NVIDIA released Cosmos 2.5, the next generation of its world foundation models designed for synthetic data generation and physical AI reasoning. The update introduces three specialized models that let developers generate photorealistic video from structural inputs, predict future world states, and perform spatiotemporal reasoning across long video sequences. All models are available now on GitHub, Hugging Face, and build.nvidia.com.

What Happened

On March 13, 2026, NVIDIA announced the Cosmos 2.5 family of world foundation models, expanding its toolkit for developers building physical AI systems and synthetic training pipelines. The release includes three distinct models, each targeting a different stage of the world simulation and understanding process.

Cosmos Transfer 2.5 generates photorealistic video from structural inputs such as segmentation maps, depth data, and 3D bounding boxes. Built on a ControlNet architecture, it translates technical scene descriptions into visually realistic output that can be used for training data or simulation environments.

Cosmos Predict 2.5 models future world states as video sequences, producing up to 30-second clips with multiview support. With post-training, NVIDIA reports up to 10x higher accuracy in predicting how physical environments will change over time, making it a core tool for robotics and autonomous system development.

Cosmos Reason 2 handles spatiotemporal reasoning across video with a 256K token context window. It can perform object detection with bounding boxes and analyze how objects move and interact across extended sequences, giving AI systems a deeper understanding of physical environments.

Why It Matters

Training physical AI systems, from robots to autonomous vehicles, requires massive amounts of real-world data that is expensive and time-consuming to collect. Cosmos 2.5 addresses this by enabling high-quality synthetic data generation that can supplement or replace real-world data collection in many scenarios. The combination of generation, prediction, and reasoning in a single model family means developers can build end-to-end pipelines without stitching together disparate tools.

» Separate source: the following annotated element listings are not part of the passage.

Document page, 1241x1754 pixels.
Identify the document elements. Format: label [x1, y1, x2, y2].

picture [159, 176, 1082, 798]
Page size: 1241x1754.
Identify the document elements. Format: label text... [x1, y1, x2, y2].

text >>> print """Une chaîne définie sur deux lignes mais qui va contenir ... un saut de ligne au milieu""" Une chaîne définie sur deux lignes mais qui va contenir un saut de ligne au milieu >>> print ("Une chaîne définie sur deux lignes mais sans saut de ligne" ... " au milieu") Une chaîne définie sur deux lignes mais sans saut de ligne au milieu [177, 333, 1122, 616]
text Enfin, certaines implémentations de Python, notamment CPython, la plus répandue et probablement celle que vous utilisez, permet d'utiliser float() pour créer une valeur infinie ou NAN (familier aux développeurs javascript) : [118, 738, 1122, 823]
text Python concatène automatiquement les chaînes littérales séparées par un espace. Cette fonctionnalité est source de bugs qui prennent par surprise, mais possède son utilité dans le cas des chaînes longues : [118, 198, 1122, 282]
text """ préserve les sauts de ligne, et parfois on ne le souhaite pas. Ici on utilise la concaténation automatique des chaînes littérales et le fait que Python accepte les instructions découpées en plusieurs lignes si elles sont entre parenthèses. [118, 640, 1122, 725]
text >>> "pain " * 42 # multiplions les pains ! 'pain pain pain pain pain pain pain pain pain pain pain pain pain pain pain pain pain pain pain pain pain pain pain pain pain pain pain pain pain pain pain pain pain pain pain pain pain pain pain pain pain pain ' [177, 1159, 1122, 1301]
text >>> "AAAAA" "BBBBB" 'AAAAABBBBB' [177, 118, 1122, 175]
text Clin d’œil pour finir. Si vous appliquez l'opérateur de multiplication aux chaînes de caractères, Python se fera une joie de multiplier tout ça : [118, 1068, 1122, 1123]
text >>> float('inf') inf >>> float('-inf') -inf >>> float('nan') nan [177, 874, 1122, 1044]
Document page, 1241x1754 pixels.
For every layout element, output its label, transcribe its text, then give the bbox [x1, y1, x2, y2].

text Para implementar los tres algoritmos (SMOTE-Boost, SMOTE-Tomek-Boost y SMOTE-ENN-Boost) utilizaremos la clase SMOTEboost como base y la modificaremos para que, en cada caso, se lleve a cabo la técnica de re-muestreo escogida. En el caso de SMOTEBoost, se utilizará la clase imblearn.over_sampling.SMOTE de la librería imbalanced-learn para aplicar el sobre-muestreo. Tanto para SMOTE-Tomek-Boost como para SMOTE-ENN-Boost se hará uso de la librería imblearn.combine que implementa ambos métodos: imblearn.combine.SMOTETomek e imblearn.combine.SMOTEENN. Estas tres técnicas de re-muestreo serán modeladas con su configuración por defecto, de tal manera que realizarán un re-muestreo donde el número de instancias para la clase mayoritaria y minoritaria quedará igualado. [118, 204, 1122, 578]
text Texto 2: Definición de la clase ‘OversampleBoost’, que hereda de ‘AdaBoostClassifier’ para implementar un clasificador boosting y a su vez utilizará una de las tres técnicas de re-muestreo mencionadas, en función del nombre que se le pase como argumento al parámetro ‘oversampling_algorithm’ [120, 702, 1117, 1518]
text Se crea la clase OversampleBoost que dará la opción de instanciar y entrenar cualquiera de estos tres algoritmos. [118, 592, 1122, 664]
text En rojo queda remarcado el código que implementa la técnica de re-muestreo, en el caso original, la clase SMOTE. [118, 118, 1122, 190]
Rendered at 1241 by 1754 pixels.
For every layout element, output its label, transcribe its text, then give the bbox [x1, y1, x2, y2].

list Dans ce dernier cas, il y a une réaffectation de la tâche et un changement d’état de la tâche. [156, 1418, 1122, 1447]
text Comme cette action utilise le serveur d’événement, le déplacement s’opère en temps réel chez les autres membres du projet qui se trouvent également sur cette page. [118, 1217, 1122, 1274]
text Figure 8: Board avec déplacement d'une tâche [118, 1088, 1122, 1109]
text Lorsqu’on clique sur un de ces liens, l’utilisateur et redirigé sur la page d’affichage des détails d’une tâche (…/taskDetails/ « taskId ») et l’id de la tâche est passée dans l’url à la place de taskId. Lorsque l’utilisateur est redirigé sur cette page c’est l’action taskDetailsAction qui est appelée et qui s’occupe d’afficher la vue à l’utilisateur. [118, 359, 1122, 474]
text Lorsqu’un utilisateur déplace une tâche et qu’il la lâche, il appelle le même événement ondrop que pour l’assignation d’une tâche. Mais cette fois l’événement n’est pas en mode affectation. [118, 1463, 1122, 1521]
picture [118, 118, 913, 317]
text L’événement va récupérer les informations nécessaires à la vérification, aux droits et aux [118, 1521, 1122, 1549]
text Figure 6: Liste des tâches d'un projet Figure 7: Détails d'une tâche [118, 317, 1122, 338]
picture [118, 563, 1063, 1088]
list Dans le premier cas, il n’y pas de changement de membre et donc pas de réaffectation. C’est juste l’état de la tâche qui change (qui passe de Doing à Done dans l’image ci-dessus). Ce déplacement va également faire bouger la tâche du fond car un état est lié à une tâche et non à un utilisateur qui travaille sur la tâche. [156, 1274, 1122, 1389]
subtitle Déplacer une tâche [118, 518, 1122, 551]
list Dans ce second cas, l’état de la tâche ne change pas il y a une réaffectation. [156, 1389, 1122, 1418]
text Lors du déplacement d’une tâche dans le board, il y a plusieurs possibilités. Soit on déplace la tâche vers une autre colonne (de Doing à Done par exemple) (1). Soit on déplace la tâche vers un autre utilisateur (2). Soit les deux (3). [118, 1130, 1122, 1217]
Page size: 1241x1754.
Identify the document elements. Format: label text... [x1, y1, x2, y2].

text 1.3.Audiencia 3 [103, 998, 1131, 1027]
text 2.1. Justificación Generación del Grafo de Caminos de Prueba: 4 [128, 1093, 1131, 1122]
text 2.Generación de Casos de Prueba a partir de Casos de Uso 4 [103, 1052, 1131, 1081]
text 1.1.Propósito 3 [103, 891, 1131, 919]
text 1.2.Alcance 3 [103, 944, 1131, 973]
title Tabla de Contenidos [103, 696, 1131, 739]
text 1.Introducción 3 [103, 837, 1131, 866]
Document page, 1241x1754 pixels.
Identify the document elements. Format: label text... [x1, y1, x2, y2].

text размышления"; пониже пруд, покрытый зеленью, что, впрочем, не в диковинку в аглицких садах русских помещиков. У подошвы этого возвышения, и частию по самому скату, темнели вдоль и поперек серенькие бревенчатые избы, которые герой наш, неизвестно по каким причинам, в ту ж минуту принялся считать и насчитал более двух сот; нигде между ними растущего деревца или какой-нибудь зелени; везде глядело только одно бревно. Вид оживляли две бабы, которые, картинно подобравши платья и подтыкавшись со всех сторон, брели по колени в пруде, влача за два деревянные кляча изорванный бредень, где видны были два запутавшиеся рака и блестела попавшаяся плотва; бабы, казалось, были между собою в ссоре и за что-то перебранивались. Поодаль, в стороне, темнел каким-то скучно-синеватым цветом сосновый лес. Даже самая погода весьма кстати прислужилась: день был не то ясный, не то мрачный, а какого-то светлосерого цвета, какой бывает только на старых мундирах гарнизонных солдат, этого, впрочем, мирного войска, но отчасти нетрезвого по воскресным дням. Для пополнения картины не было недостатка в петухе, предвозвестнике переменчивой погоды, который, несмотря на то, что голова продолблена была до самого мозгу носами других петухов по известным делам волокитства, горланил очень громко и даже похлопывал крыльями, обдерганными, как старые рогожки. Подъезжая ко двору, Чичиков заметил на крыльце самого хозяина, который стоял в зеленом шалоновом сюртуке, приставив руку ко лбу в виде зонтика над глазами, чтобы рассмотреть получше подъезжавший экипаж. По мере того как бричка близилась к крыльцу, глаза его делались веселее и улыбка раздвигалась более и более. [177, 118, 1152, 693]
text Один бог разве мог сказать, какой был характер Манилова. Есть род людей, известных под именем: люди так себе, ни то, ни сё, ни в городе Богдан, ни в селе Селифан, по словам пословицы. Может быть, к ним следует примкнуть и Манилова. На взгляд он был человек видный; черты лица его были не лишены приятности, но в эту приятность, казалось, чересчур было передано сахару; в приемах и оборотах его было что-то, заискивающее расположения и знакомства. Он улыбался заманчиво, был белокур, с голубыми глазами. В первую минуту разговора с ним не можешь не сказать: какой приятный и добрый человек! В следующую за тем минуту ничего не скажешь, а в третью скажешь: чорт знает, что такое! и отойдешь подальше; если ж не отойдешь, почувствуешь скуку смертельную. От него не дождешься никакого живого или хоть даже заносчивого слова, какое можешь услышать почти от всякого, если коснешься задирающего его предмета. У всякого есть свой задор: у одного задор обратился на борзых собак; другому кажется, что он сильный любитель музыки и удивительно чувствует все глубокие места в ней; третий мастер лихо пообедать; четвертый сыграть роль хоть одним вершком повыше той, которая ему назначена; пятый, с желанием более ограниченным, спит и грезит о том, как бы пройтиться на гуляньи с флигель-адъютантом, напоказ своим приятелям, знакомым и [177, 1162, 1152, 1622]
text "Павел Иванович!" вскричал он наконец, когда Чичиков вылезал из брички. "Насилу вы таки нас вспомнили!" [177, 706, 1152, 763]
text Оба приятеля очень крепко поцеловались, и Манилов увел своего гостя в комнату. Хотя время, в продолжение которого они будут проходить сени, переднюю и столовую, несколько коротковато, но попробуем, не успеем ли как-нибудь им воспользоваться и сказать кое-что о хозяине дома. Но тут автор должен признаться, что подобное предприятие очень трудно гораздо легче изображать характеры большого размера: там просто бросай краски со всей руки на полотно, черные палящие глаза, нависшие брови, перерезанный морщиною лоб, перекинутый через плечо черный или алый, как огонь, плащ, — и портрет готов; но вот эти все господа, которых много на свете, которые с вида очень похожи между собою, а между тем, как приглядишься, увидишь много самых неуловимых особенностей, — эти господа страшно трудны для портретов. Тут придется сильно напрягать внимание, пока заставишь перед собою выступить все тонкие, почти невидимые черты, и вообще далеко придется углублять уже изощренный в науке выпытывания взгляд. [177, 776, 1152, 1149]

This release also signals NVIDIA's continued push beyond traditional GPU hardware into AI software infrastructure. As the company outlined at GTC 2026, world foundation models are central to its strategy for physical AI, bridging the gap between simulation and real-world deployment.

Key Details

  • Three models: Transfer 2.5 (video generation from structural data), Predict 2.5 (future state modeling), Reason 2 (spatiotemporal understanding)
  • Architecture: Transfer uses ControlNet; Reason supports 256K context for long video analysis
  • Performance: Predict achieves up to 10x accuracy improvement with post-training, generates 30-second multiview sequences
  • Availability: Open access on GitHub, Hugging Face, and build.nvidia.com
  • Implementation: The Cosmos Cookbook provides guides for developers integrating these models
  • Primary use cases: Synthetic training data, physical AI development, robotics simulation, autonomous systems

What to Do Next

Developers working on physical AI, robotics, or autonomous systems should explore the Cosmos 2.5 model family through the Cosmos Cookbook on GitHub. Transfer 2.5 is the starting point for anyone needing synthetic video data from existing 3D scene layouts or depth maps. For teams already generating simulation data, Predict 2.5 can extend their pipelines with future-state prediction capabilities.

Creative AI developers should pay attention to Transfer 2.5 in particular. Its ability to convert structural scene descriptions into photorealistic video has applications beyond robotics, including architectural visualization, game development, and visual effects previsualization. The ControlNet-based approach means integration with existing 3D workflows is straightforward for teams already working with depth and segmentation data.